Jean Asselborn: Il est difficile, sinon impossible, de faire une distinction précise entre un intérêt purement politique et un autre, quelle qu'en soit la nature. Les relations entre pays sont basées sur un faisceau complexe et riche d'intérêts de toutes sortes, de contingences géographiques et historiques, d'interdépendances structurelles ou conjoncturelles. Par ailleurs, les intérêts politiques du Luxembourg varient d'un pays et d'un partenaire à l'autre. Ce qui est certain, c'est que nous avons tout à gagner à oeuvrer en faveur de relations diplomatiques bilatérales stables, honnêtes - critiques s'il le faut et ouvertes avec tous les pays du monde. En rapportant la preuve que nous sommes un membre utile de la communauté des nations, nous nous voyons renforcés dans nos visées et nos ambitions. Il est crucial de veiller à ce que le Luxembourg soit perçu de manière positive dans le monde. Un bon contact - aussi bien personnel et direct que par l'intermédiaire de différentes institutions - est primordial entre ministres, diplomates, fonctionnaires et autres représentants du Luxembourg et leurs homologues étrangers. Ces contacts représentent le socle pour renforcer la confiance entre le Luxembourg et ses partenaires. En outre, il est important d'être à l'écoute de nos partenaires en vue de comprendre leurs opinions, leurs réserves et leurs problèmes afin de mieux réagir aux défis communs auxquels nous faisons face dans un monde interdépendant.

Le Jeudi: Doit-on s'attendre à l'ouverture de nouvelles ambassades? Si oui, dans quels pays?

Jean Asselborn: Pour le moment, il n'existe pas de projet d'ouverture d'autres missions diplomatiques résidentes. Nos moyens budgétaires nous l'interdisent. Il est, par ailleurs, certain que nous n'avons pas besoin de posséder un réseau diplomatique à l'instar de celui dont disposent les pays plus grands que le Luxembourg. Toutefois, en fonction de l'évolution de la situation dans certaines parties du monde, la question de l'ouverture de quelques ambassades résidentes supplémentaires peut se poser. Il faut simplement, encore une fois, qu'une telle ouverture corresponde à un besoin éprouvé. De manière générale, nous devons gérer notre réseau avec davantage de flexibilité, envisager la fermeture d'une ambassade là où elle est justifiée pour assurer une présence ailleurs. De même, nous pouvons avoir recours à la nomination d'ambassadeurs non résidents, basés soit à Luxembourg, soit auprès d'autres ambassades résidentes du Luxembourg à l'étranger, à l'instar des nominations auxquelles nous avons procédé en 2011 en Bosnie-Herzégovine, au Brésil, en Croatie, au Monténégro et en Serbie. Enfin, nous devons voir comment vont évoluer les représentations de l'UE à l'étranger, notamment leur potentiel à se substituer à certaines charges de nos représentations propres afin de mieux permettre à ces dernières d'effectuer un travail bilatéral.

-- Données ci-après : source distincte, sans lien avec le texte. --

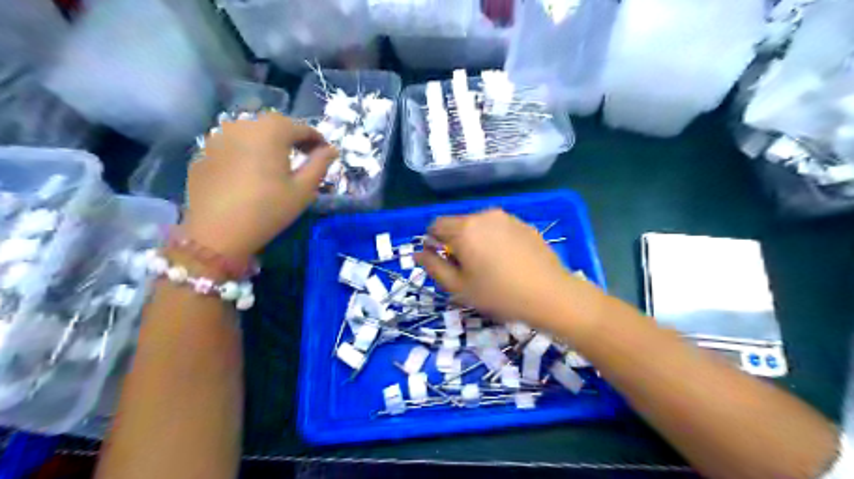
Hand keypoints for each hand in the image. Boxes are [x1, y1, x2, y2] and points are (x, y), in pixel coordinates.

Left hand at [184, 110, 336, 260]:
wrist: (216, 232)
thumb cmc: (268, 209)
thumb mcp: (303, 189)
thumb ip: (320, 165)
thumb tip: (332, 150)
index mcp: (272, 131)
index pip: (302, 127)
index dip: (318, 140)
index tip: (325, 155)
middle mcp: (244, 124)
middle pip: (275, 125)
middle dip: (293, 138)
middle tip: (303, 156)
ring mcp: (219, 136)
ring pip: (252, 132)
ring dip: (268, 142)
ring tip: (277, 162)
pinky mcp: (204, 151)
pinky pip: (233, 144)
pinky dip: (247, 151)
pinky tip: (250, 172)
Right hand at [415, 209, 597, 329]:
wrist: (550, 294)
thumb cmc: (499, 294)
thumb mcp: (459, 287)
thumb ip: (434, 267)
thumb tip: (419, 253)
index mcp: (465, 228)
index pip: (435, 225)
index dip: (433, 242)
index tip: (443, 262)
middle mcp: (484, 215)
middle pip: (458, 223)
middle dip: (455, 241)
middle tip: (466, 268)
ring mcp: (507, 217)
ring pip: (479, 225)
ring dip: (475, 239)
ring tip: (489, 265)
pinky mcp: (524, 224)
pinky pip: (499, 227)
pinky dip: (495, 239)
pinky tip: (507, 261)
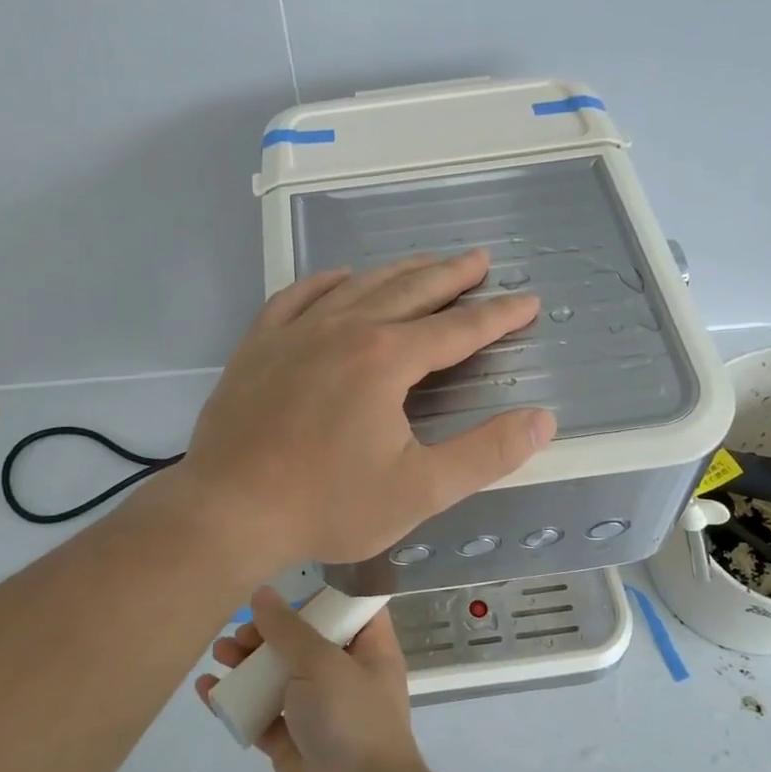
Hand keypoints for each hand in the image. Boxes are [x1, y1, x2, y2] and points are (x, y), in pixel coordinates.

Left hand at [178, 250, 554, 570]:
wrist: (228, 511)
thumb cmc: (327, 505)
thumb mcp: (420, 490)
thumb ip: (486, 454)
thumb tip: (542, 419)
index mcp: (386, 359)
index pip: (457, 329)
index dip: (498, 316)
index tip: (527, 302)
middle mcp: (344, 330)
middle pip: (409, 291)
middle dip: (450, 275)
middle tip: (480, 260)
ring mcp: (295, 333)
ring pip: (356, 287)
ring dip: (396, 271)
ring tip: (424, 262)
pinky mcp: (258, 346)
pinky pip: (296, 297)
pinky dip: (324, 283)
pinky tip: (337, 277)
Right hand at [196, 587, 424, 771]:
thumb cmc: (351, 720)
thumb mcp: (321, 663)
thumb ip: (288, 629)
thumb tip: (263, 594)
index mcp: (369, 651)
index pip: (350, 612)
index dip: (320, 597)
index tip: (285, 590)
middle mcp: (346, 677)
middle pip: (304, 642)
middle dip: (269, 633)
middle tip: (241, 633)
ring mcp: (318, 712)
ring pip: (278, 677)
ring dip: (248, 663)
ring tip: (219, 653)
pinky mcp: (292, 745)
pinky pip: (260, 714)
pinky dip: (236, 702)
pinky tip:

Le Jeudi: Comment se pense le développement du réseau avec les partenaires du Benelux, notamment autour de la coopération consulaire et diplomatique?

Jean Asselborn: Une coopération étroite nous lie avec les Pays-Bas et la Belgique dans le domaine consulaire et diplomatique depuis le début des années 1960. C'est de cette époque que datent nos accords bilatéraux avec Bruxelles concernant la représentation consulaire dans les pays à l'étranger où nous n'entretenons pas de présence officielle, et avec La Haye pour la représentation diplomatique. Ce dispositif demeure à jour, même s'il a connu, depuis deux ans, un fléchissement de tendance. En effet, le Luxembourg assure aujourd'hui la représentation consulaire pour les Pays-Bas dans une douzaine de villes de par le monde. De même, la Belgique envisage de fermer des consulats dans des villes où le Luxembourg est représenté, en nous transférant sa représentation consulaire. Les ambassades néerlandaises et belges nous soutiennent de manière ponctuelle lorsque nous avons besoin de leurs services. Il ne faut pas oublier qu'à la base les Pays-Bas et, dans une moindre mesure la Belgique, entretiennent un réseau d'ambassades, de représentations permanentes et de consulats généraux à l'étranger qui compte bien au-delà de 100 unités pour chacun, alors que le Luxembourg a à sa disposition un réseau infiniment plus modeste. D'où, chez nos partenaires du Benelux, une tendance accrue à rationaliser leurs réseaux alors que le Luxembourg peut encore se demander s'il n'y a pas lieu d'étoffer le sien.